Friday 27th November 1914
Loss of HMS Bulwark: British Battleship Blown up in Sheerness Harbour While Band Played: “Tragic Accident”
The battleship Bulwark was blown up at Sheerness Harbour early yesterday morning. At the time of the Explosion the band of the battleship was playing. Only twelve men were saved out of a crew which numbered between 700 and 800. All the officers perished. The vice and rear Admirals who were at Sheerness have reported their conviction that it was an internal magazine explosion which sent the ship asunder.
The ship had entirely disappeared when the smoke cleared away. An inquiry will be held today, which may possibly throw more light on the occurrence. The Bulwark, it should be noted, is a Battleship of an old but useful type, and had it not been for the tragic death toll her loss would not have been very considerable to the British Navy.
Monday 27th November 1916
Led the Line When Officers Fell
Irish Sergeant Saves Critical Situation and Wins V.C.

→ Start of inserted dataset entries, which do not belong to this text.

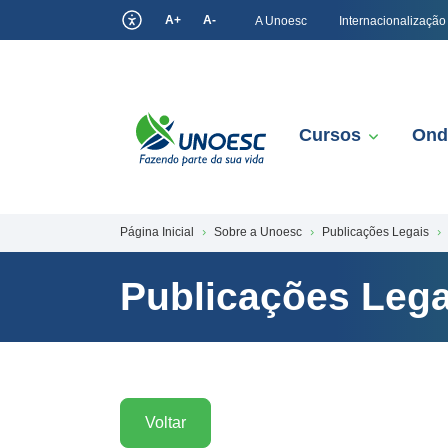
A+
A-
A Unoesc
Internacionalização
Cursos
Ond
Página Inicial
Sobre a Unoesc
Publicações Legais
Publicações Lega
Voltar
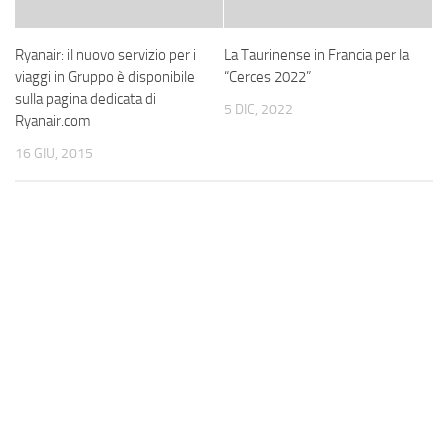
Ryanair: il nuovo servizio per i
La Taurinense in Francia per la
viaggi in Gruppo è disponibile
“Cerces 2022”
sulla pagina dedicata di
5 DIC, 2022
Ryanair.com
16 GIU, 2015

When most of the officers had been wounded this non-commissioned officer re-organised the attack, which had been temporarily checked. At the critical moment he rushed forward alone shouting “come on the Dubs”. This stirring appeal met with an immediate response and the line rushed forward at his call.
That was how Sergeant Robert Downie, of the Royal Dublin Fusiliers won his V.C. His magnificent gallantry, like that of the six other officers and men who are also awarded the V.C. is recorded in a supplement to the London Gazette.
Wednesday 27th November 1940
Christmas Truce ‘NO’ by Premier
Mr Churchill will have nothing to do with any proposal for a Christmas armistice. He said so in Parliament yesterday. A labour M.P. asked him if he would approach the Vatican or some other neutral state to arrange a 48 hour armistice at Christmas.
“No,” he replied. He will not even consider a proposal from someone else for a Christmas armistice. Asked if such a proposal from a neutral state would be considered, Mr Churchill answered “It would be rejected.”
Friday 27th November 1942
First Army 24 Miles from Tunis
British forces are now 24 miles from Tunis, according to the unofficial Morocco Radio last night. Vichy radio said the allies were just 22 miles from the Capital. Further South the radio added, fighting has been going on for possession of two mountain ranges on the Algerian-Tunisian front. One of them is now in Allied hands it was claimed.